[Stored data]
——————————
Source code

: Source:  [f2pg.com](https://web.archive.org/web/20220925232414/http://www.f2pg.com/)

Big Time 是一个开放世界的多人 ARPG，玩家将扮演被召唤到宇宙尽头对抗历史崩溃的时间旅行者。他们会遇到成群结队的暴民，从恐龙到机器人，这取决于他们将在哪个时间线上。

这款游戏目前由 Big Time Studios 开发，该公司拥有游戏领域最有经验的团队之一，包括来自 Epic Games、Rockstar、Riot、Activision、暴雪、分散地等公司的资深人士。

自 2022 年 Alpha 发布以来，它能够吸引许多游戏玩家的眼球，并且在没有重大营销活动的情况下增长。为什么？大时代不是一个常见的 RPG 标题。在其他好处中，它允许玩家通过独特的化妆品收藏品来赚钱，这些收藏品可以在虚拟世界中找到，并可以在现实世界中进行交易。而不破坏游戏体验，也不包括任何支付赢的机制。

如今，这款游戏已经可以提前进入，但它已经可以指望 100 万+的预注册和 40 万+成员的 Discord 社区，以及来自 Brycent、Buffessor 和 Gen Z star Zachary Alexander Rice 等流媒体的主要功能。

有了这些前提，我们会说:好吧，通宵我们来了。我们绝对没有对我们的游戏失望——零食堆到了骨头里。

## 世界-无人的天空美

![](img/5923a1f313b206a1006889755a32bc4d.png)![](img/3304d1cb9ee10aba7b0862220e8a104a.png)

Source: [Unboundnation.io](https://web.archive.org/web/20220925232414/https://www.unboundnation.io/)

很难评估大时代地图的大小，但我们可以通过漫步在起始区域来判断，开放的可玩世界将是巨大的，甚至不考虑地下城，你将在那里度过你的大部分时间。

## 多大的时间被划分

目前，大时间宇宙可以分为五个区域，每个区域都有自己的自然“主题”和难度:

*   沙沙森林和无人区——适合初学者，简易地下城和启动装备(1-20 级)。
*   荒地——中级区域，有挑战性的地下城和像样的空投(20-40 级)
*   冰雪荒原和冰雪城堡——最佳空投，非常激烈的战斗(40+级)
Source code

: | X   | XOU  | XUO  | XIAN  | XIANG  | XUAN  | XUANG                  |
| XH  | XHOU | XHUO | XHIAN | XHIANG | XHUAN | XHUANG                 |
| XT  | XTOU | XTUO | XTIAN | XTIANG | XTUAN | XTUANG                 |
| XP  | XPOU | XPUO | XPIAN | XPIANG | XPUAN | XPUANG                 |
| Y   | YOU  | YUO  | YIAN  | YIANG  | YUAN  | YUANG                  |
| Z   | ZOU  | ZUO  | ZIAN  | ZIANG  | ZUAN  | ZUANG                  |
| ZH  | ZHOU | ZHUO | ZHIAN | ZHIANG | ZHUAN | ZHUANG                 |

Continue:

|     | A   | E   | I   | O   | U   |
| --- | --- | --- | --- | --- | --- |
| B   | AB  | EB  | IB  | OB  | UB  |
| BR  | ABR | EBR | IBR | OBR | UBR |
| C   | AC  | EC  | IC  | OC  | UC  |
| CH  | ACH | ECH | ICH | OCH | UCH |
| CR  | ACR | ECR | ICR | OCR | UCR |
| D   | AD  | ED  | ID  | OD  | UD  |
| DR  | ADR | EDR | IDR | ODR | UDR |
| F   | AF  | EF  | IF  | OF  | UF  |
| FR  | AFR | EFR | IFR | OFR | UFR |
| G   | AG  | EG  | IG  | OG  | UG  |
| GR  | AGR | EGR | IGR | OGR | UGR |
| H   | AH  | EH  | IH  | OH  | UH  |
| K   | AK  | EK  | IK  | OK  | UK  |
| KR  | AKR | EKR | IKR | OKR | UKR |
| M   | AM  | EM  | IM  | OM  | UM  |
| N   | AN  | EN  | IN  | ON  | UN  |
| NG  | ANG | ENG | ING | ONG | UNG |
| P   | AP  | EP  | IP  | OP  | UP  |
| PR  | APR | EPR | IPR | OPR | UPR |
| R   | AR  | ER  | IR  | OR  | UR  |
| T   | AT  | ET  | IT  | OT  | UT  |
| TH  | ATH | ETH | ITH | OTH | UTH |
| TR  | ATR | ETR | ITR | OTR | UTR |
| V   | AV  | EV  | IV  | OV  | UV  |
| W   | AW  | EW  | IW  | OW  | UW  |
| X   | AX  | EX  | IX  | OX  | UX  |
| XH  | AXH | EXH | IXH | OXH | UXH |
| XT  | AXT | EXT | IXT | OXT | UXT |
——————————
— TASK DESCRIPTION —
Although the records may continue, retype only the lines from the first one through the one containing "## 世界-无人的天空美", exactly as they appear.

— EXERCISE RESPONSE —
Source code

: Source:  [f2pg.com](https://web.archive.org/web/20220925232414/http://www.f2pg.com/)

Big Time 是一个开放世界的多人 ARPG，玩家将扮演被召唤到宇宙尽头对抗历史崩溃的时间旅行者。他们会遇到成群结队的暴民，从恐龙到机器人，这取决于他们将在哪个时间线上。

这款游戏目前由 Big Time Studios 开发，该公司拥有游戏领域最有经验的团队之一，包括来自 Epic Games、Rockstar、Riot、Activision、暴雪、分散地等公司的资深人士。

自 2022 年 Alpha 发布以来，它能够吸引许多游戏玩家的眼球，并且在没有重大营销活动的情况下增长。为什么？大时代不是一个常见的 RPG 标题。在其他好处中，它允许玩家通过独特的化妆品收藏品来赚钱，这些收藏品可以在虚拟世界中找到，并可以在现实世界中进行交易。而不破坏游戏体验，也不包括任何支付赢的机制。

如今，这款游戏已经可以提前进入，但它已经可以指望 100 万+的预注册和 40 万+成员的 Discord 社区，以及来自 Brycent、Buffessor 和 Gen Z star Zachary Alexander Rice 等流媒体的主要功能。

有了这些前提，我们会说:好吧，通宵我们来了。我们绝对没有对我们的游戏失望——零食堆到了骨头里。

## 世界-无人的天空美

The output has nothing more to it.